For the latter, the main attraction is its value for money, and many veteran skiers told us it was a quarter of the price they had paid in the Alps. And the affordable prices mean Bansko attracts a lot of adult learners.
We enjoyed our skiing from the start and our daily gondola commute lifted us above marbled forests to peaks burnished with the morning sun. The air sparkled. The lifts – notoriously slow during school holidays – were almost empty.
But it wasn’t all parallel turns. Our first morning disappeared into a scramble for equipment, and Jamie’s ski school required both sharp elbows and a thick skin. His teacher had no qualms about barking “No” at beginners who were upturned in the snow, and his class shrank by the day. Competent skiers, meanwhile, will find the number of black and red runs limited. But, luckily, the Bansko area isn’t just about the skiing.
Our base, the Kempinski Grand Arena hotel, had an award-winning sauna and steam room complex for relaxation (non-guests can visit for 40 lev, around £18). One night we caught a taxi to the nearby town of Banya, famous for its outdoor hot spring pools (entry 10 lev per person, about £4.50). Hours melted away as we watched the stars through billowing steam. We always ended the day’s skiing in the mehanas, or taverns. As vegetarians, we were braced for a week of picking ham out of salads. But, far from going hungry, we discovered Bulgarian cuisine is packed with vegetarian treats. My favourites included the grilled vegetables known as sache (we picked up a particularly tasty one at Bansko Mehana), stuffed breaded peppers, and the Greek-style salads we found offered on the menus everywhere.
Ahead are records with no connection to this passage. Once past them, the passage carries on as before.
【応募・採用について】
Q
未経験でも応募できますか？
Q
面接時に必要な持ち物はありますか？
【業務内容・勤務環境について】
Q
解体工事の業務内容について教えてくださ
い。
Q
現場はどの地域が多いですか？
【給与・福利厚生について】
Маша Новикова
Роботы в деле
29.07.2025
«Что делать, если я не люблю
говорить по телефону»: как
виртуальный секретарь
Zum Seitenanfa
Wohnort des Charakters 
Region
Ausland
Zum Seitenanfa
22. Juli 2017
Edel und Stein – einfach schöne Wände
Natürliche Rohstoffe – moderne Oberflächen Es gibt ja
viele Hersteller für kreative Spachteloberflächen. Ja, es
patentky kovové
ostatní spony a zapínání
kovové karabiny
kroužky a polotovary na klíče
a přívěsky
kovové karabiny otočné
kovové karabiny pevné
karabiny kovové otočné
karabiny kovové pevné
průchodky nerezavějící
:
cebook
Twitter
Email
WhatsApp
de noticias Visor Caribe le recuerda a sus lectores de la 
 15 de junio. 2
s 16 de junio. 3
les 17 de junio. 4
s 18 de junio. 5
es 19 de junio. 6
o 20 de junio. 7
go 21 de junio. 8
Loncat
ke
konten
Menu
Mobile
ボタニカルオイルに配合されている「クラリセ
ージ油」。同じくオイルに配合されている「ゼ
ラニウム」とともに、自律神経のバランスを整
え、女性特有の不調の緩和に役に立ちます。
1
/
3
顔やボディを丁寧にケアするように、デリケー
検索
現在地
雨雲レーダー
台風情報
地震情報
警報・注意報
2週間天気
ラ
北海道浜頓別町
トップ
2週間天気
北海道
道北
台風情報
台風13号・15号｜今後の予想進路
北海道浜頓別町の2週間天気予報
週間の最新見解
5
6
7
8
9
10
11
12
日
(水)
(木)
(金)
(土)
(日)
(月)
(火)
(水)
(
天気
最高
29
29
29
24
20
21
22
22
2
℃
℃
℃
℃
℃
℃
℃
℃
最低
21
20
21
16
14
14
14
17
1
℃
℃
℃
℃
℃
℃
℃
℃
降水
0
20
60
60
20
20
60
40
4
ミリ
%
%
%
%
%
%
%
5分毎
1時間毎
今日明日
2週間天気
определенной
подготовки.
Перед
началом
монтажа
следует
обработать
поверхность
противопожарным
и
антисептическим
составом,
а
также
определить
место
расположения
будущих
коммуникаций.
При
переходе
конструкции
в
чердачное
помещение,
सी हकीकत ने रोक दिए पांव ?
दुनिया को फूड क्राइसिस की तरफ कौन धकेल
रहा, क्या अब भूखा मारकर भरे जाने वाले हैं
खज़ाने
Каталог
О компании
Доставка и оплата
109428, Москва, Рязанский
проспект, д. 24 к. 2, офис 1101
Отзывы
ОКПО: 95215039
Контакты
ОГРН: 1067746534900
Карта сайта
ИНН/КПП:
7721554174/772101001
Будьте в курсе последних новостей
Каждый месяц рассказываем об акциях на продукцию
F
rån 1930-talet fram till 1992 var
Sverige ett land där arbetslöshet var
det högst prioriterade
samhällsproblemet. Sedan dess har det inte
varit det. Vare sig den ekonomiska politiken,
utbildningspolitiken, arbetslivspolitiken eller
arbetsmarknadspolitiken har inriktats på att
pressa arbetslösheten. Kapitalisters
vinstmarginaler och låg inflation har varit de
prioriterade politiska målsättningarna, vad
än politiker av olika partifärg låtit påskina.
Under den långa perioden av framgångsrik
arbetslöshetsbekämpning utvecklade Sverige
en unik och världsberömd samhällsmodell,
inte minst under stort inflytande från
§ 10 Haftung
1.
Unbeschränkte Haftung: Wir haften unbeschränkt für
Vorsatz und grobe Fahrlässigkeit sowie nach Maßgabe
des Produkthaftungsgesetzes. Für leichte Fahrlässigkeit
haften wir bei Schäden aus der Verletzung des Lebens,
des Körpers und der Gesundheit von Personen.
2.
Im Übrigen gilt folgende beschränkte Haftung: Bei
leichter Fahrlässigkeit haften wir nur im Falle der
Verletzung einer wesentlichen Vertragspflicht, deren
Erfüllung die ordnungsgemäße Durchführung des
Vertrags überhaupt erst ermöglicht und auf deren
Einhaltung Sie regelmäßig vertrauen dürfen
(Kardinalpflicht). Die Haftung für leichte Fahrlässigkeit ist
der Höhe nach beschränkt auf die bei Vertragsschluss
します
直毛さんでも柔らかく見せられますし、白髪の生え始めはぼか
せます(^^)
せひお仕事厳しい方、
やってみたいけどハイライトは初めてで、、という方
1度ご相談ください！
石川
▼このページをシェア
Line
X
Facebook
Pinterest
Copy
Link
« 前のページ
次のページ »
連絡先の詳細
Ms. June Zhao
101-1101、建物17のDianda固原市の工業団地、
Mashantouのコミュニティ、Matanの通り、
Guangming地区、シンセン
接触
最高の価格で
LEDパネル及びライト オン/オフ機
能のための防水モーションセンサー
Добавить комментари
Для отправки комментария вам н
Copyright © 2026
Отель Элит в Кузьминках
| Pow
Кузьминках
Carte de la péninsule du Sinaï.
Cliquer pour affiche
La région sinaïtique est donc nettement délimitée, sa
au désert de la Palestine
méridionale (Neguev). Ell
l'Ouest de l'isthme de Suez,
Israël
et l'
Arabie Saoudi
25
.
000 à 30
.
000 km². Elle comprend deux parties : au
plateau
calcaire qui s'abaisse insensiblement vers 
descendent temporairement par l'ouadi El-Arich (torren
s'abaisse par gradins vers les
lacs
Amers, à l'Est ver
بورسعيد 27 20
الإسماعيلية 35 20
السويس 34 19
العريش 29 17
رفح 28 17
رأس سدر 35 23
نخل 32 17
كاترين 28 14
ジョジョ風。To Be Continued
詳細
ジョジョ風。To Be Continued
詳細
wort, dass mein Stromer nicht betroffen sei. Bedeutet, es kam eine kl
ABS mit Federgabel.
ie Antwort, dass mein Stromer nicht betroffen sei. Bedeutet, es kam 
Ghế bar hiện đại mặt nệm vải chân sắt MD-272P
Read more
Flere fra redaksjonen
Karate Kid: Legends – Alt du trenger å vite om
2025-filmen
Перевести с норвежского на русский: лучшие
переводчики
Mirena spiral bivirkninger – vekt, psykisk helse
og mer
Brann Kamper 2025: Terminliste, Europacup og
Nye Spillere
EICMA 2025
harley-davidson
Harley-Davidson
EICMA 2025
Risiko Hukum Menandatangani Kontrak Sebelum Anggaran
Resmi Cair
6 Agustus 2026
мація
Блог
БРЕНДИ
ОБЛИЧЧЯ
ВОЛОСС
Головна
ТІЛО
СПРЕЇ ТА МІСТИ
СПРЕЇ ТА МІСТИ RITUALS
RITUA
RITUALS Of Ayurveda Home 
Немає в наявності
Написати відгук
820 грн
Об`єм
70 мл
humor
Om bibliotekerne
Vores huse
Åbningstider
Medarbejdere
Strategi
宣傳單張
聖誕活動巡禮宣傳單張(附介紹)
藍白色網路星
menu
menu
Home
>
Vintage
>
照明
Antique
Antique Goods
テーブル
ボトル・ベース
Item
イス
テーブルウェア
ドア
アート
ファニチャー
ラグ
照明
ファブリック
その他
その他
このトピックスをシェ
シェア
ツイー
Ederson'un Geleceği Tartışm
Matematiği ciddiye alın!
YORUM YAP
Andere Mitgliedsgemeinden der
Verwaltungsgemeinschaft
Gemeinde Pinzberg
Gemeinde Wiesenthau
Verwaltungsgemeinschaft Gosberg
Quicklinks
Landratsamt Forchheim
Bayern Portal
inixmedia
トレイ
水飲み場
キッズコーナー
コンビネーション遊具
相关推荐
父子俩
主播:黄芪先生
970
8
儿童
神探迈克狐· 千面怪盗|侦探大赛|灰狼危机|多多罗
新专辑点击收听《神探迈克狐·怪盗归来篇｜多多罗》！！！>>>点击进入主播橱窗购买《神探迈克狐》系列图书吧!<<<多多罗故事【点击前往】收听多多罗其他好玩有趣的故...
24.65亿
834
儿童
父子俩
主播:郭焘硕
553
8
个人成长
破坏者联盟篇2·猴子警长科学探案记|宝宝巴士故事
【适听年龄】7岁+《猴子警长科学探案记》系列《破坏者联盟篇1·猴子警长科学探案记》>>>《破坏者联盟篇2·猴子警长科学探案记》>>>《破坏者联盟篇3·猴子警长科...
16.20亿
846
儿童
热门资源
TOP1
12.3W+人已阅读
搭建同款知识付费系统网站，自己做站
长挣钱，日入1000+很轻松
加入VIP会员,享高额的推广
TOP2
The mehanas are cheap – a meal for two came to as little as 30 lev (£13.50) – but you can always try fine dining at the Kempinski. Friday’s huge, vegetarian-friendly buffet is accompanied by galloping folk musicians armed with bagpipes. Those whose enthusiasm for skiing has totally waned can lose themselves in the back streets of Bansko’s old town where you dodge the gauntlet of sleazy club promoters and wander the quiet squares.
The Holy Trinity Church is a treasure box of painted ceilings and candles and several restored 18th-century houses are now museums. Evening activities are available (at a price) and we zoomed up the deserted mountain on snowmobiles – a petrolhead’s perfect winter wonderland. On the last day, we descended together from the top of the mountain, with an off-piste detour through forests dappled with the fading late afternoon sun. “Can we ski it again?” my boyfriend wondered as we reached the final lift of the day. But as he spoke it stopped, so it was the cue for us to take the long road home.
Top tips for the Bansko slopes:
- Go in the quiet season – check when Bulgarian, Romanian, Russian and British school holidays are. If you can avoid at least some of these, you’ll have a much better chance of peace and quiet.
- Make an early start. There is only one gondola up to the slopes. By getting there between 8-8.30am you’ll beat the ski school rush – and also get more out of your day.
- Bring your lunch. Food on the slopes is overpriced, so it’s easier on the pocket to hit the supermarket and make sandwiches for a smidgen of the cost.
- Be pushy – the first day can be chaotic. Be proactive and don’t be afraid to ask for a different ski school teacher if you don’t like their manner.